Enfin, les techniques agricoles apparentent davantage la région aux montagnes de la péninsule indochinoise qu’à la plaine d’Assam et au reste de l’Inde. La culture itinérante est très répandue. La végétation naturelle est coupée à la fin de la saison des pluies, puis les branches et les souches sont incendiées à la fin de la saison sèche. Un champ temporaire est ainsi créé, qui porte le nom local de jhum. Il est cultivé pendant deux ou trois ans, puis laissé en jachère pendant sept à dix ans ; après quoi, le cycle recommence. L’humidité du climat permet de cultiver sans irrigation du riz de montagne, des millets, du coton, du maïs. Beaucoup de communautés ne complètent l’éventail de leurs productions que par la chasse, le bûcheronnage et la récolte de la laque. Les populations les moins isolées, comme celles du plateau de Shillong, font un commerce actif de coton, de laque et de bois. Certaines régions ont été plus soigneusement aménagées et présentent des rizières de fond de vallée, où l’alimentation en eau par la pluie est complétée par un système d’irrigation avec canalisations en bambous. Cette agriculture plus savante est le fait de certains groupes seulement, comme les Nagas ou les Khosis du plateau de Shillong.

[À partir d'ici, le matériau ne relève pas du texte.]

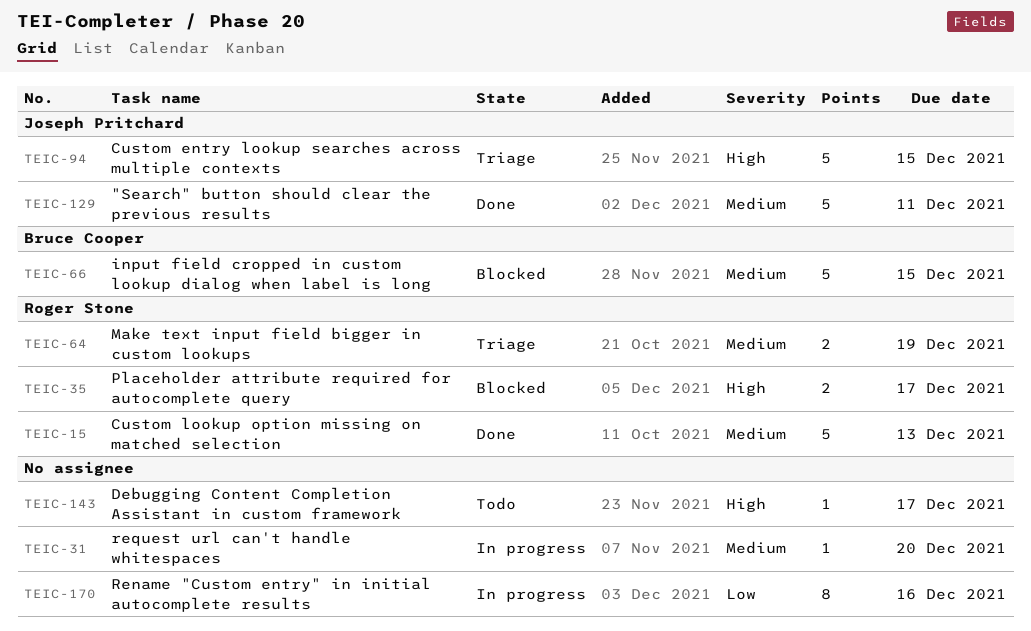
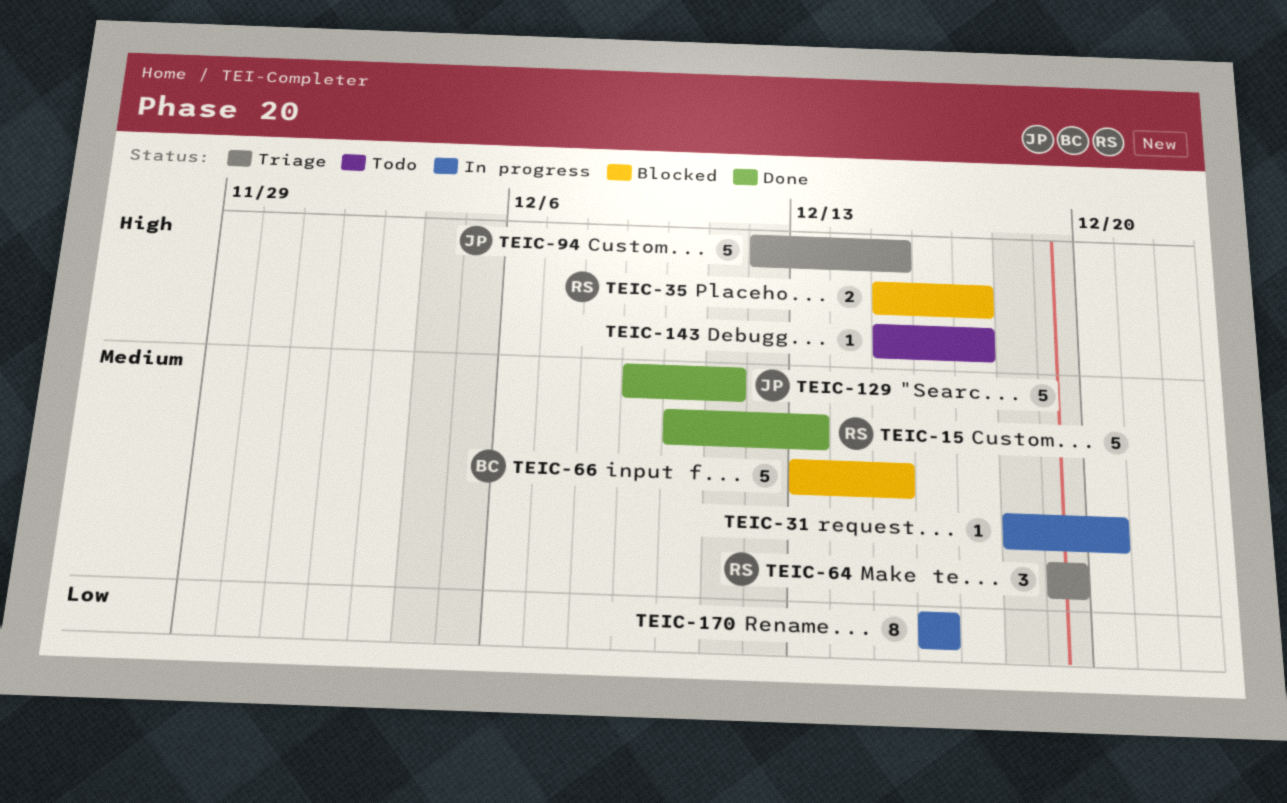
TEIC-64, estimate: 2 -> 3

Bien qu’elles soient peu peuplées, ces montagnes peuvent porter des densités assez fortes dans les aires d’implantation des groupes les plus actifs et les plus organisés (une quarantaine d’habitants au kilomètre carré chez les Garos du plateau de Shillong, par exemple). De plus, le désir des Anglais d’installer leur gouvernement dans un milieu climatique agréable fait que la ville la plus importante de la région (Shillong, 102 000 hab.) se trouve dans la montagne, à plus de 1 500 m.

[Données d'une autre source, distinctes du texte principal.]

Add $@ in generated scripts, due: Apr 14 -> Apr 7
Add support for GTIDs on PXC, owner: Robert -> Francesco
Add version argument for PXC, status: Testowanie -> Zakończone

Le cœur de l’Assam : la plaine et les piémonts

La plaine d’Assam, drainée par le Brahmapoutre, a 600 km de long et environ 100 km de large. En bordure de la montagne, les rivières himalayennes ont construit des cônes de piémont, sur lesquels sont installées les plantations de thé. Au pied des cônes, une ligne de sources donne naissance à une bande marécageuse, connue sous le nom de Duars. Puis des terrasses plus sèches constituent l’essentiel de la surface de la plaine. Cependant, en bordure des fleuves, les plaines d’inondation sont une seconde zone humide, avec de nombreux lacs et bras morts, les Bhils. Il y a donc une très grande variété de possibilités naturelles.